▸ **Directions**
Would you output the entries below only from the line containing "publicitaires tierces, toujours" through the line containing "b Box 50 E Caisson", exactly as they stand and with both ends included?

Stored dataset items
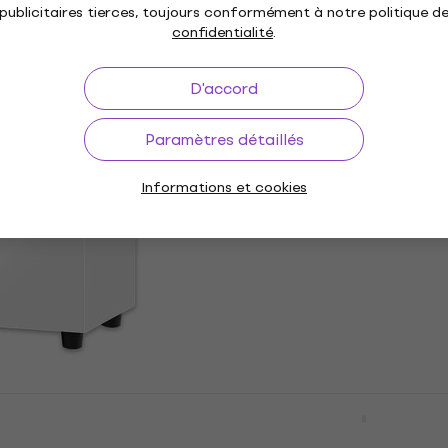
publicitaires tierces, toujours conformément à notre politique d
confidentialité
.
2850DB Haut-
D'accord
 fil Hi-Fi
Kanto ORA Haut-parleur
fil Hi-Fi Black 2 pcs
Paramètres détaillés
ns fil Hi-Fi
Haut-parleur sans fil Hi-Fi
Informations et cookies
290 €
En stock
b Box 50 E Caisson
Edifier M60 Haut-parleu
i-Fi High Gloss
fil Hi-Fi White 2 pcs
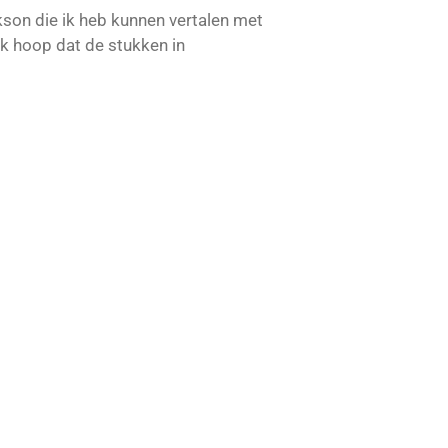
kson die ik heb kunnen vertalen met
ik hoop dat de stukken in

--

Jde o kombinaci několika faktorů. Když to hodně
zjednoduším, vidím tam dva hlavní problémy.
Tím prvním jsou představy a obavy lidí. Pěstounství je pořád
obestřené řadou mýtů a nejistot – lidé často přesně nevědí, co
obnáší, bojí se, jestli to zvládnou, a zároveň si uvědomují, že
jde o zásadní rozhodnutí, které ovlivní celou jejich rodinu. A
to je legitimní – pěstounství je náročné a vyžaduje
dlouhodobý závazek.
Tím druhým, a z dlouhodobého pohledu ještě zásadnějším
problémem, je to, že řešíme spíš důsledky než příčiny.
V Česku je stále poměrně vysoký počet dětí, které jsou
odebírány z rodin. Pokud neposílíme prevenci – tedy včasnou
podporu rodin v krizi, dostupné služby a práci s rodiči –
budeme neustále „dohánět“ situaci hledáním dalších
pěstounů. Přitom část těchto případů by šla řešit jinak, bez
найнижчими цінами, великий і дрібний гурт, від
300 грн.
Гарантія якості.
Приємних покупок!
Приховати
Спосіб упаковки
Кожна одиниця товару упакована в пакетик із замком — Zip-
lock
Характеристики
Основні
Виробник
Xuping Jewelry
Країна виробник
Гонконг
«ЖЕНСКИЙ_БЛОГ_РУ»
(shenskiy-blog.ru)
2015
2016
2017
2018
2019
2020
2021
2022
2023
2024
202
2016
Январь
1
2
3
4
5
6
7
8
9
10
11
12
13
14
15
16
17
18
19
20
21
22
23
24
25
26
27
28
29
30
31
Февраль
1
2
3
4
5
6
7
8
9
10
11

...

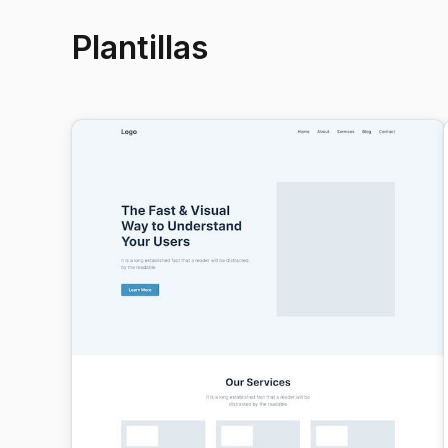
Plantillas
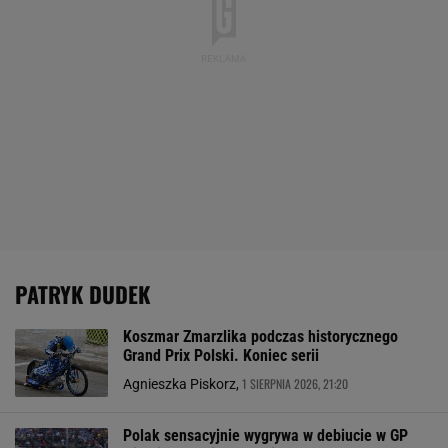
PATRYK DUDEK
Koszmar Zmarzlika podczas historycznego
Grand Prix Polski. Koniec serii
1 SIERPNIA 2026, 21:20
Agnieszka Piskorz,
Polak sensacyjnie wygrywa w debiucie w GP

▸ **Worked solution**
publicitaires tierces, toujours conformément à notre politique d
confidentialité
.
2850DB Haut-
D'accord
 fil Hi-Fi
Kanto ORA Haut-parleur
fil Hi-Fi Black 2 pcs
Paramètres détaillés
ns fil Hi-Fi
Haut-parleur sans fil Hi-Fi
Informations et cookies
290 €
En stock
b Box 50 E Caisson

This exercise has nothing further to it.